Incrociamo le dita! Come dicono a Napoli, io ho a capa tost! Non mi arrendo mai e cerco sempre di andare avanti. È qualcosa che mi fa stare bene. Quando mi chiedono perché canto, rispondo che sennò vivo male. Devo farlo per esigenza di benessere, equilibrio e stabilità. È successo in passato, anni e anni fa, che per un periodo avevo avuto dei piccoli ripensamenti, dopo l’adolescenza. Era come se il mondo tutto d’un tratto fosse diventato in bianco e nero, facendomi chiedere «Ma cosa sto facendo?».

Per fortuna ci hai ripensato.

Ho capito che devo essere me stessa, mi accorgo che Martina è Martina! Io mi sveglio prestissimo, non sono una dormigliona. Verso le sei e mezza mi faccio le mie passeggiate e sono bella attiva. Se canto e fischietto allora è tutto in regola. Ti accorgi che sono in casa perché canto. Per chi vive con me, e per questo vivo da sola l’80% del mio tempo, avere una persona che canta tra le 22/23 ore al giorno, non è una cosa facile. È il motivo perché son quasi sempre single perché all’inizio «Che bello, che bello!», poi: «Basta, hai rotto le pa***e. Aria! Canti troppo!». Vengo sempre defenestrata con i miei pianoforti, chitarre, ma non mi interessa!

Questo perché nessuno può rompere il ritmo dell’Imperatore!

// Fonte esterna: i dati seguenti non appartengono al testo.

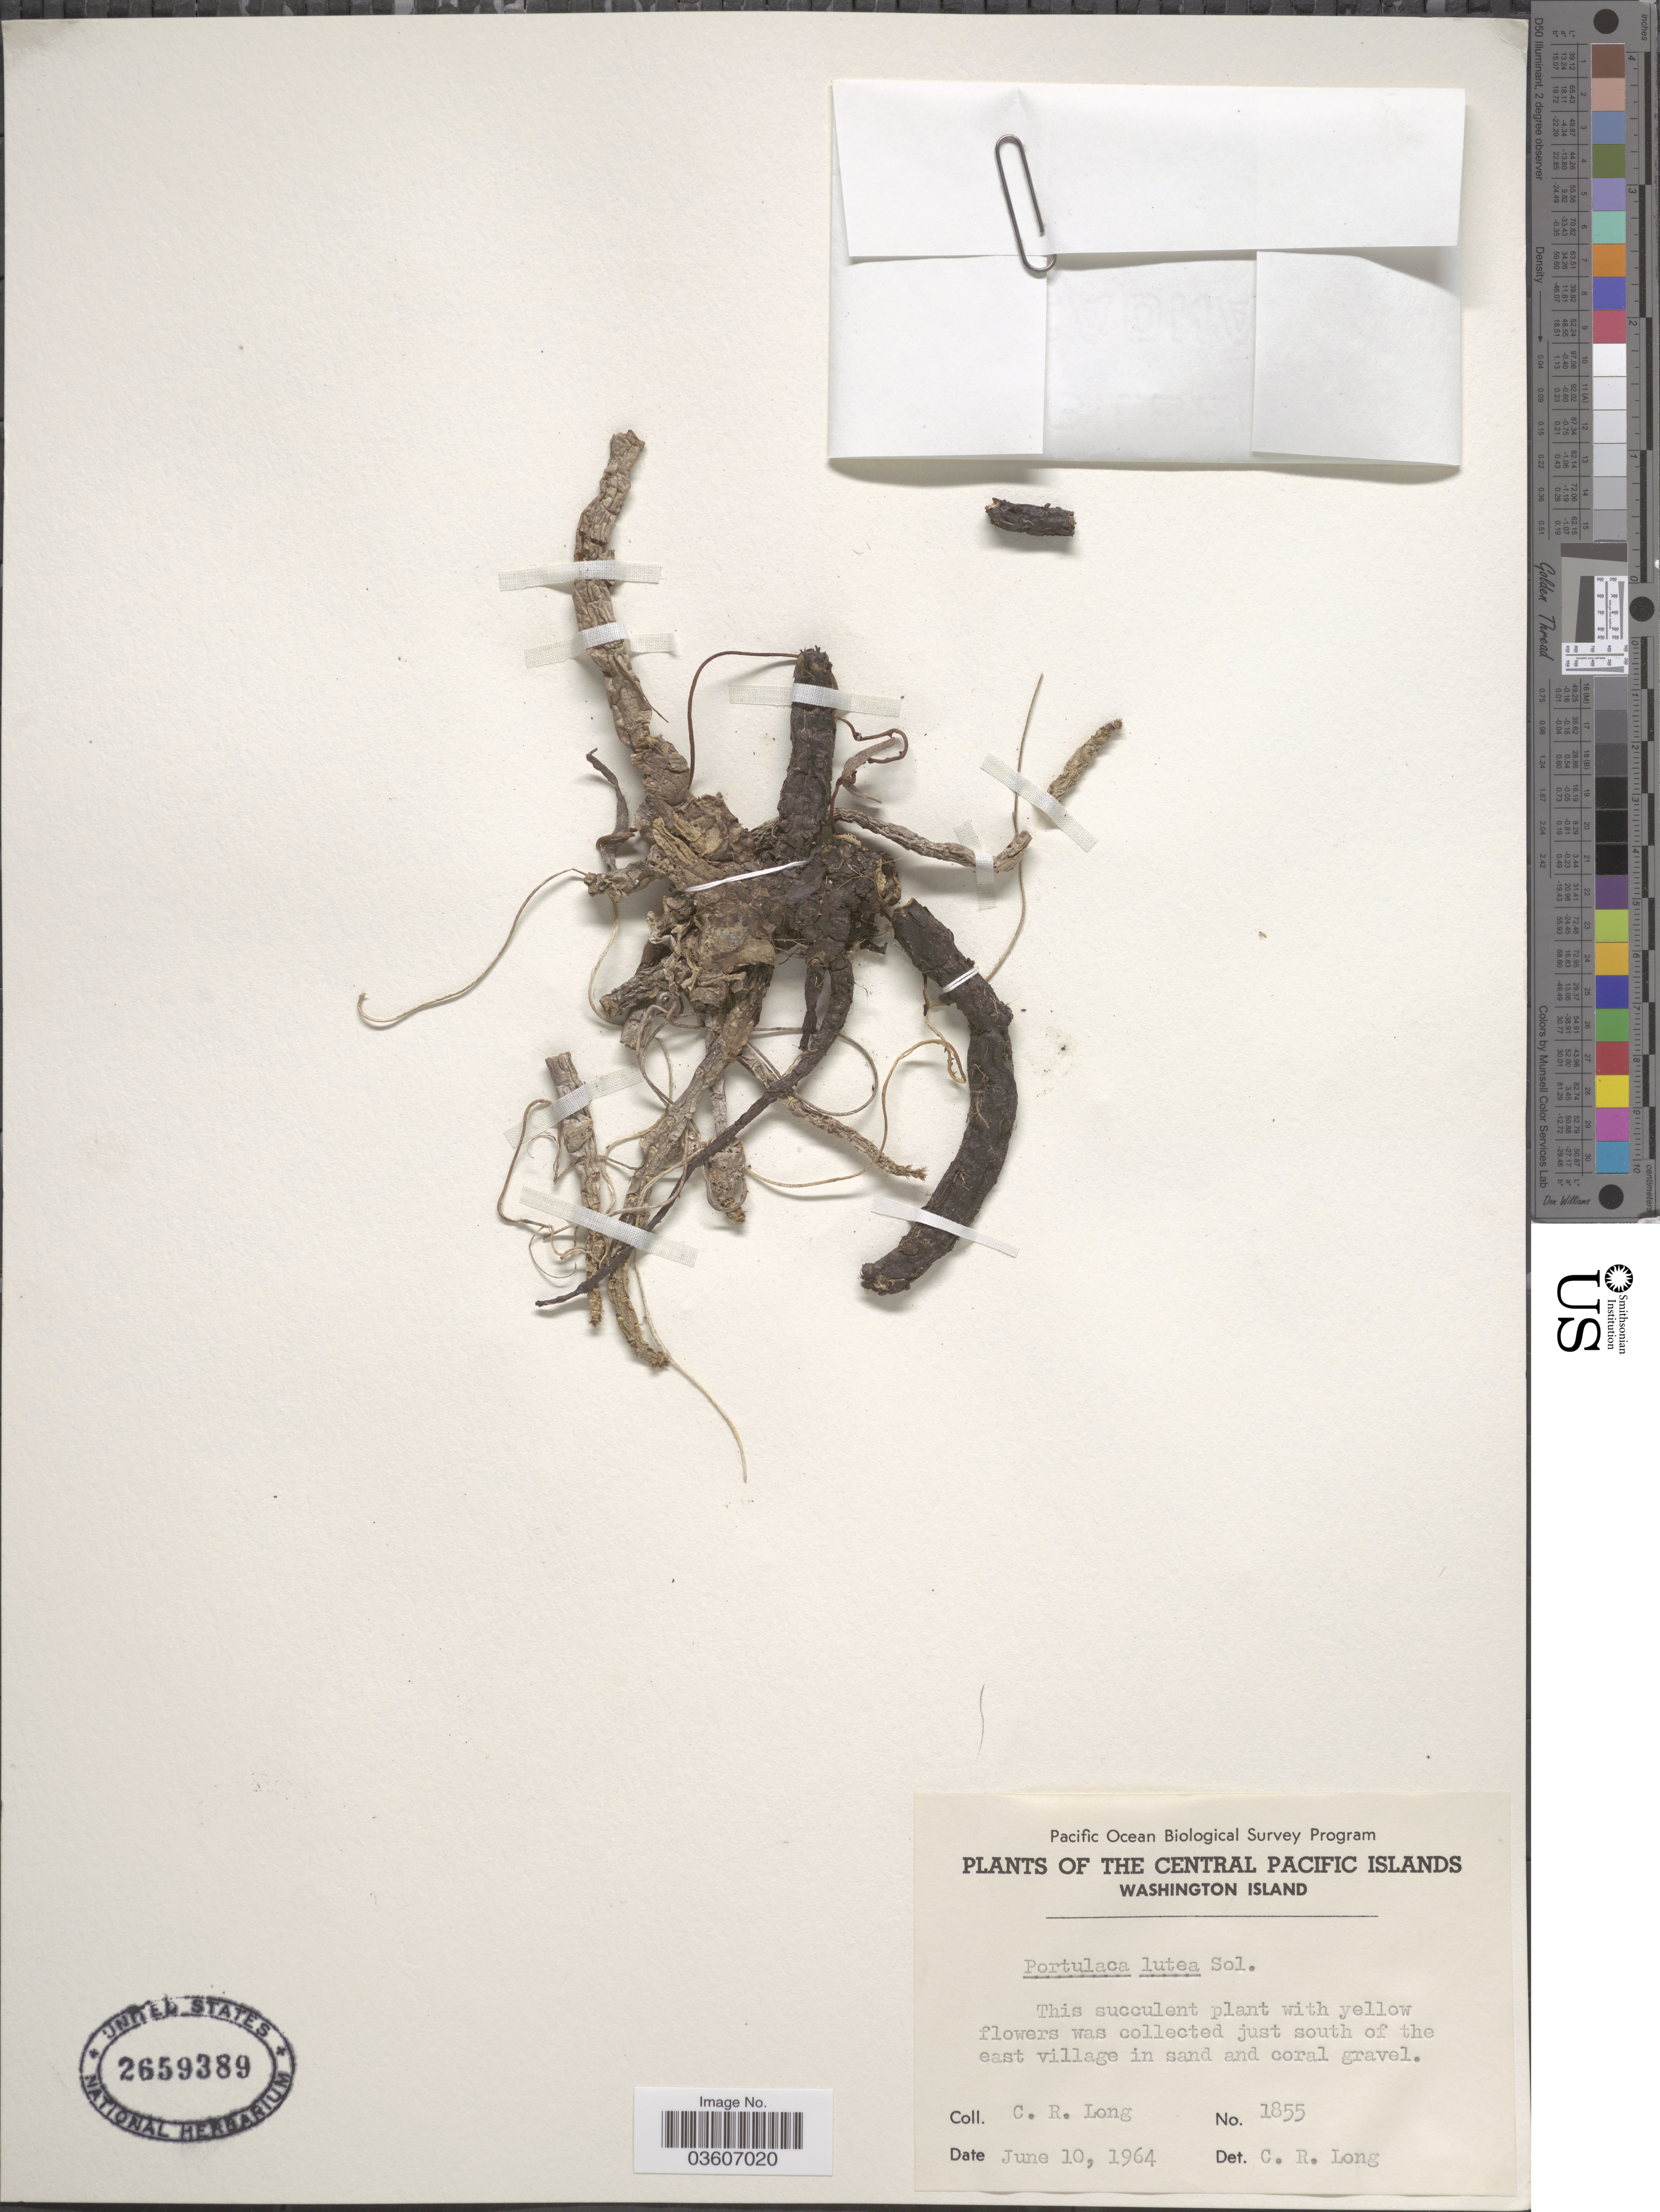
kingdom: Plantae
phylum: Tracheophyta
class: Magnoliopsida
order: Caryophyllales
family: Portulacaceae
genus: Portulaca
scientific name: Portulaca lutea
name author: Sol. ex G. Forst.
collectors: C. R. Long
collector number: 1855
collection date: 1964-06-10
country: Kiribati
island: Teraina [Washington]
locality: The Central Pacific Islands. Washington Island. Just south of the east village.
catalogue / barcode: US 2659389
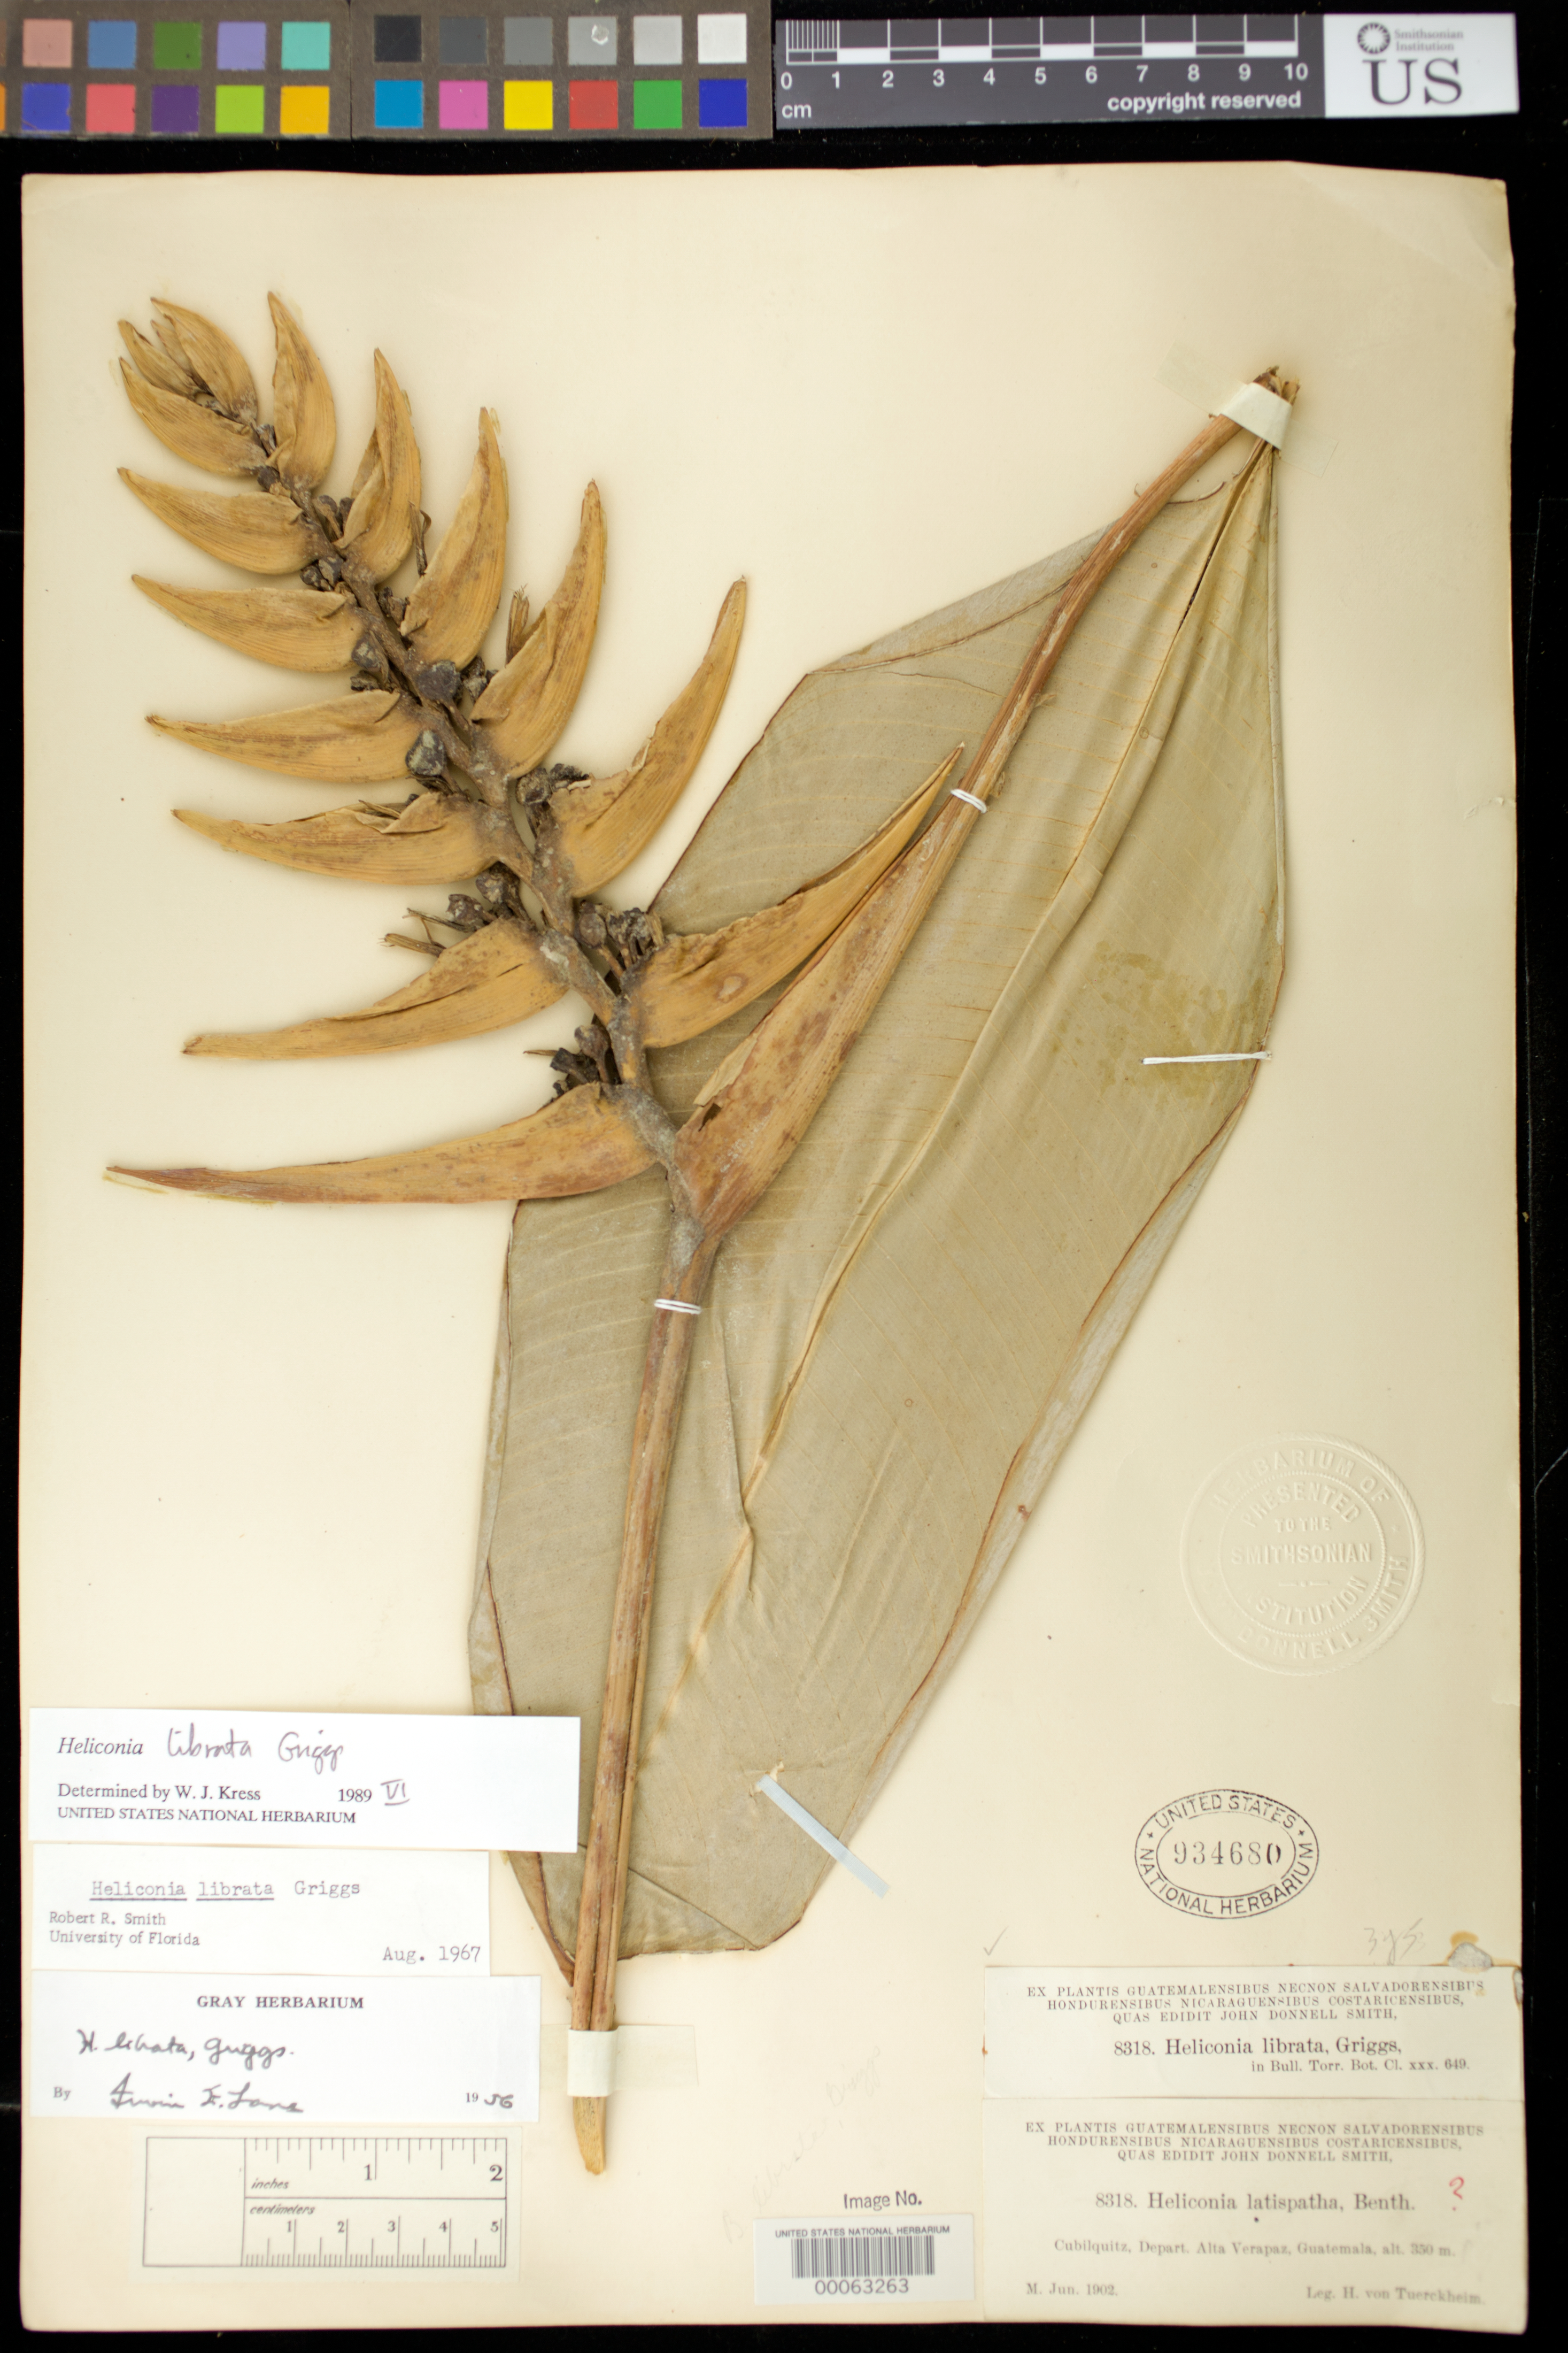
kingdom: Plantae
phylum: Tracheophyta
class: Liliopsida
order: Zingiberales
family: Heliconiaceae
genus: Heliconia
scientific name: Heliconia librata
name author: R.F. Griggs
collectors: H. von Türckheim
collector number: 8318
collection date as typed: Jun 1902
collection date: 1902-06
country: Guatemala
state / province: Alta Verapaz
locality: Cubilquitz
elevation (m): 350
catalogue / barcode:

Noooo (ride)! Hai fatto al citazione più bella che per una malata della Disney potessi fare. Hai vinto per tutta la vita. Grande (ride)!

È andata, grazie! E per tutti i brani che esistono al mondo, invece, quello che avresti voluto scrivere?

O “No Woman No Cry”, o “Redemption Song” di Bob Marley. Ma direi più la seconda. Essendo una domanda un po’ a bruciapelo, ti dico che ci sono tante canzoni che avrei voluto scrivere, come “Fast Car” di Tracy Chapman. però confermo che un inno come “Redemption Song” mi sarebbe veramente piaciuto scriverlo.

E ne scriverai uno ancora più bello!

Guarda, se riesco a scrivere un brano migliore di “Redemption Song”,ho vinto.

Tutto. Bene, Martina Maggi, ti ho intrattenuta anche troppo. Ti ringrazio e, come per tutti gli artisti, intervistati da Music.it, le ultime righe sono per te. Chiudi come preferisci!

Chiudo ringraziando tutte le persone che mi stanno aiutando per realizzare il mio sogno, in primis la mia famiglia. I miei genitori fanno sacrifici da quando sono piccola per permettermi tutto ciò. Poi i miei produttori: Nazzareno Nazziconi, Tania Montelpare, Giuseppe Storiano, e chiunque fa ogni giorno qualcosa per aiutarmi in questo sogno. Un abbraccio!